Laazim hai ke hum bhi dekhen ge,
Woh din ke jis ka waada hai
Jo lauh-e-azal pe likha hai
We have no choice but to witness it,
The day that has been promised to us
That which has been written in our destiny
We will witness it
– Faiz Ahmed Faiz, 1979
Running free on the streets or sitting in the darkness locked up, there seemed to be only one unanimous notion signifying hope in the subcontinent at the time of partition- poetry.
73 years later, this particular anthem still echoes through the hearts and minds of people in the subcontinent- regardless of caste, creed, gender, or culture- people are often found humming it, remembering the ghazal as sung by Iqbal Bano and many others that came after her. It stands to be one of many, but its purpose stands to be only one: the truth. While the definition of truth is subjective, it served to unite people just the same.
In the traumatizing times of partition, poetry was equivalent to politics. It was critical that elements of our regional cultures be studied, documented, and pursued. Poetry stood as one of the main- if not the only- channels to do so. It was also a notion of nationalism. Muslims in the subcontinent wanted a united tool against potential cultural erasure and poetry very well served that purpose too.
Poetry was written in every shape and form and language. However, the most common form of poetry were ghazals. Ghazals date back to ages and just about everyone experiences the same feelings with regards to the content of ghazals. Needless to say, a significant amount of skill and ability is required to lay down one’s deepest emotions in the simplest of words have a style of uniqueness in their prose to hold any significance in the stream of history.
Another challenge is understanding Urdu ghazals, which can be hard for many. Especially the people that have not experienced life in the subcontinent. The subtle words and strong analogies build the very foundation of the poems, making it almost impossible to translate the thoughts into English. While there is no denying that the English language is extremely rich in vocabulary, it remains just short of expressing the subtle distinctions of a language and culture unknown. Which is why at the time of partition, poetry directed at the colonizers was written directly in English, and for the masses it was written in Hindavi (Hindi-Urdu).
However, the languages themselves never dictated the what course the poem was to take, or what motive it served. Even while pouring their hearts out in the form of poetry during desperate times, the reader- regardless of what position they held- was given leeway to interpret the piece of writing in front of them so they could resonate with it just like the poet did, which elevated its impact the most.
A very stark feature of these ghazals was that they were never written in direct language. They were written in analogies and innuendoes. They were written with either use gender neutral pronouns or same-sex pronouns so that the reader would not try to wrongly contextualize them in relation to the poet’s personal identity. Suffice it to say, a large component of poetry- especially partition poetry in Urdu- is contextualizing it correctly to assess the purpose of the ghazal. But even if one doesn’t, the proses are so subtly personalized that it can serve a person’s very own purpose.

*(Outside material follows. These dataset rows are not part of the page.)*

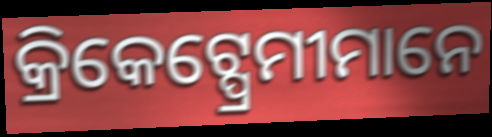
କ୍ରିକେଟ୍ପ୍ରେମୀମାନେ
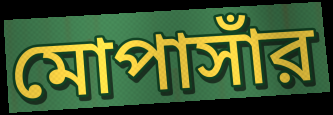
মোপাসাঁর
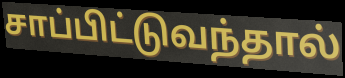
சாப்பிட்டுவந்தால்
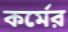
কর্মের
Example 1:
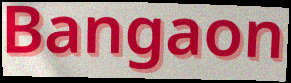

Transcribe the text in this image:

Bangaon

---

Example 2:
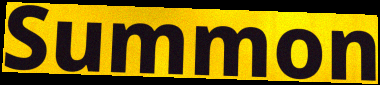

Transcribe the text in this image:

Summon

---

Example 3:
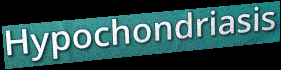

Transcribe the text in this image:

Hypochondriasis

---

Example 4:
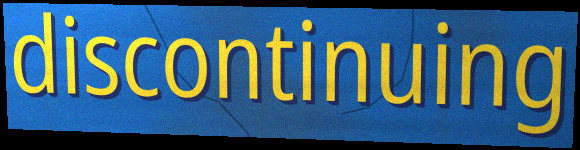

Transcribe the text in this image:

discontinuing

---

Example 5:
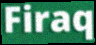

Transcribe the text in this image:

Firaq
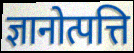
ज्ञानोत्पत्ति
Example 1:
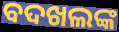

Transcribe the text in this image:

ବଦଖଲଙ୍କ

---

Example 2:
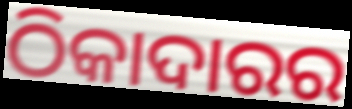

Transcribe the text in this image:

ଠିକାଦାରର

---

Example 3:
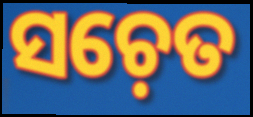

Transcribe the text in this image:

ସଚ଼େତ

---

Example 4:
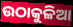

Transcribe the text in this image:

ଉଠାକୁଳିଆ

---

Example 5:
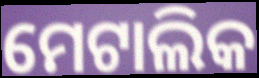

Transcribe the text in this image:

ମେଟାଲିକ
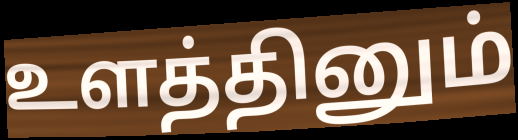
உளத்தினும்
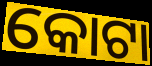
କୋଟା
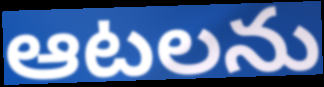
ఆటలను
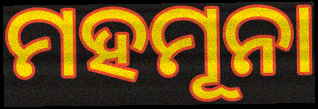
ମହମୂନା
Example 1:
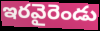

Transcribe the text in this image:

ఇరవైరెండు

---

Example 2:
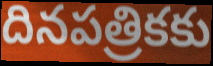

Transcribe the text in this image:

దినపత్రికకు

Poetry is as distinguished a contribution to the freedom of our country as frontline fighting is because poetry didn’t make war seem like war- it made war seem like hope. Allama Iqbal, a poet, is held at the same stature as Quaid-e-Azam, a politician, because of his role in speaking and dreaming this country into existence through his poetry.

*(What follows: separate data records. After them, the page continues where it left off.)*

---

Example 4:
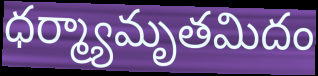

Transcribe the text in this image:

ధర్మ్యామృతమిదం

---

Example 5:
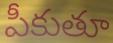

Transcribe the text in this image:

పీకుతూ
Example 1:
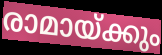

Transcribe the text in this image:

രാമായ്ക്കും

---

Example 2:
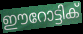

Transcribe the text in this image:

ഈറോട്ടിക്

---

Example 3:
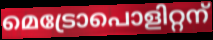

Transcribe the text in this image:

മെട്രോപൊളിറ്റന്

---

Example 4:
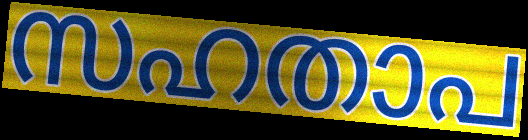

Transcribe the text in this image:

സഹതാപ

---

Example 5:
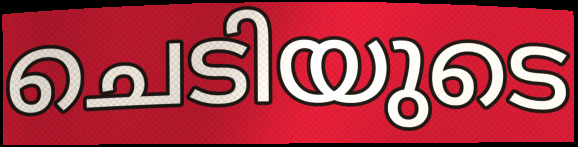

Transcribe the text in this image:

ചെടിയുടെ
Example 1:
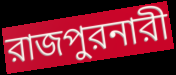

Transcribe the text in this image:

রাজপুরনারী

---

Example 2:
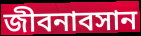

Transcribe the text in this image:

জীবনাবসান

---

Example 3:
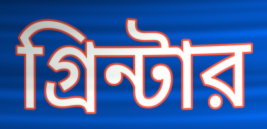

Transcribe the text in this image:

গ্রিন্টার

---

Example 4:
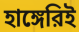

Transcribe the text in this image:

হাঙ্গেরিই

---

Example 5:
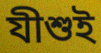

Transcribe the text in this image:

যীশুই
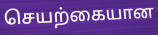
செயற்கையான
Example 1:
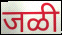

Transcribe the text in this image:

जळी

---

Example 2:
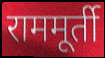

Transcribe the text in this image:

राममूर्ती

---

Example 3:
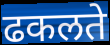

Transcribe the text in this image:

ढकलते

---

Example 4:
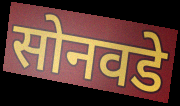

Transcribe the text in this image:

सोनवडे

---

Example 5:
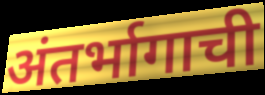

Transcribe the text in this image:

अंतर्भागाची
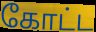
கோட்ட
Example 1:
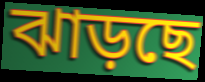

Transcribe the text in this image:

ঝাড়ছে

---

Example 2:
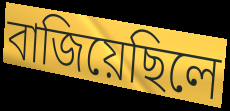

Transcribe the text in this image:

বাজিয়েছিলে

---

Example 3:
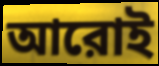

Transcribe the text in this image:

আরোই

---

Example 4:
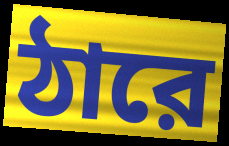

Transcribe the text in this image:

ঠারে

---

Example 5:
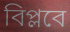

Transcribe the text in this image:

বিপ্লবে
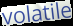
volatile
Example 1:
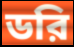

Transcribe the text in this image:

ডরি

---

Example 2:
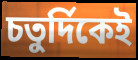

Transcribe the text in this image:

চতুর্দিকেই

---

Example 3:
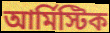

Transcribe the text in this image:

আর্মিস্টিক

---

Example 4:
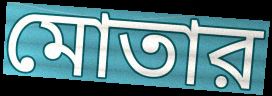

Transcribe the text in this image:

মোতার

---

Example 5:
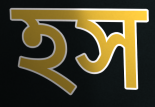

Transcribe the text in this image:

হস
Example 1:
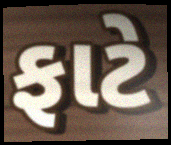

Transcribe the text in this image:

ફાટે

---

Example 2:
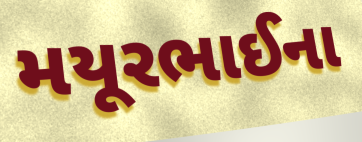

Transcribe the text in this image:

મયૂરભાઈના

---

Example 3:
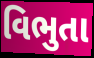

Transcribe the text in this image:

વિભુતા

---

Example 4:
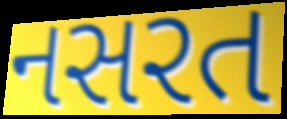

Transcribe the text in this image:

નસરત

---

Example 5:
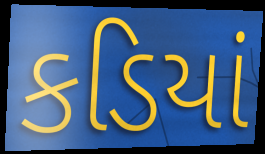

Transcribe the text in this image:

કડિયાં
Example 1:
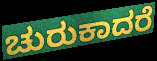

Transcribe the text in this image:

ಚುರುಕಾದರೆ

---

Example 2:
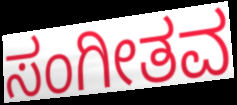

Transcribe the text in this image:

ಸಂಗೀತವ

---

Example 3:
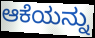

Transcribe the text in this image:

ಆಕೆಯನ್ನು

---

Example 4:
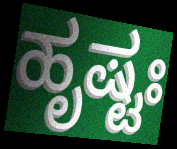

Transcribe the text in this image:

ಹೃಷ್ಟಃ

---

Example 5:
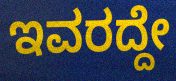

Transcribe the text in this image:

ಇವರದ್ದೇ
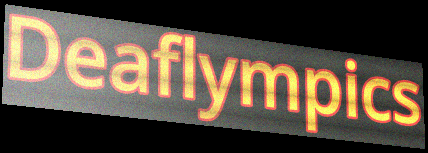
Deaflympics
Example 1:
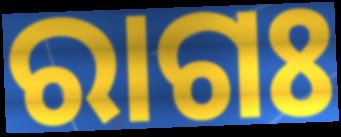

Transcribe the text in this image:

ରାଗଃ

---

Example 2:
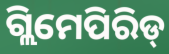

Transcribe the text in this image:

ଗ୍ଲିମେପିରିଡ୍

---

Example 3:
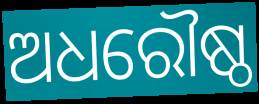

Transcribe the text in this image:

ଅଧରୌଷ୍ଠ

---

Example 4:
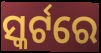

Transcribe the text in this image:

ସ୍କର୍ଟରେ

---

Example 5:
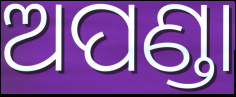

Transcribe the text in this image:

ଅପଣ୍ଡା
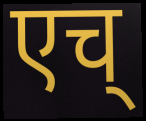
एच्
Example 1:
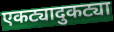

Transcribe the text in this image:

एकट्यादुकट्या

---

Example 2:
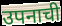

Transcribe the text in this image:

उपनाची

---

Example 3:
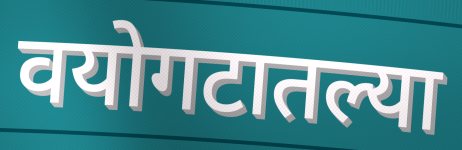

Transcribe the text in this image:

वयोगटातल्या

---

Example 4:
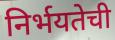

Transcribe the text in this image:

निर्भयतेची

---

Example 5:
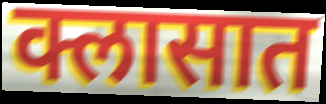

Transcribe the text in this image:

क्लासात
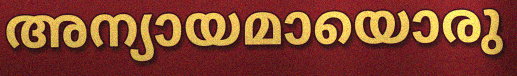
അന്യായമായൊരു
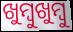
ଖୁମ୍ୱୁଖୁମ୍ବୁ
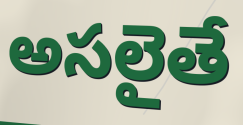
అసలైతే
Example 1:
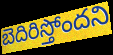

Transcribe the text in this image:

బెదిరిస్తోందని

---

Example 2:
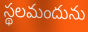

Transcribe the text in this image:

స్థలమందును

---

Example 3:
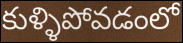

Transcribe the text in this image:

కుళ్ళిపోవడంలో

So we see that on the surface level, poetry doesn’t seem much but just words. However, a little introspection allows us to see that poetry is a way to see everything, from the geographical structure of the country to the resistance against oppression- poetry is the portal through which not only the history of Pakistan can be accessed, but it also allows us to relive the emotions of those that wrote them. Poetry serves as an archive and yet it remains timeless.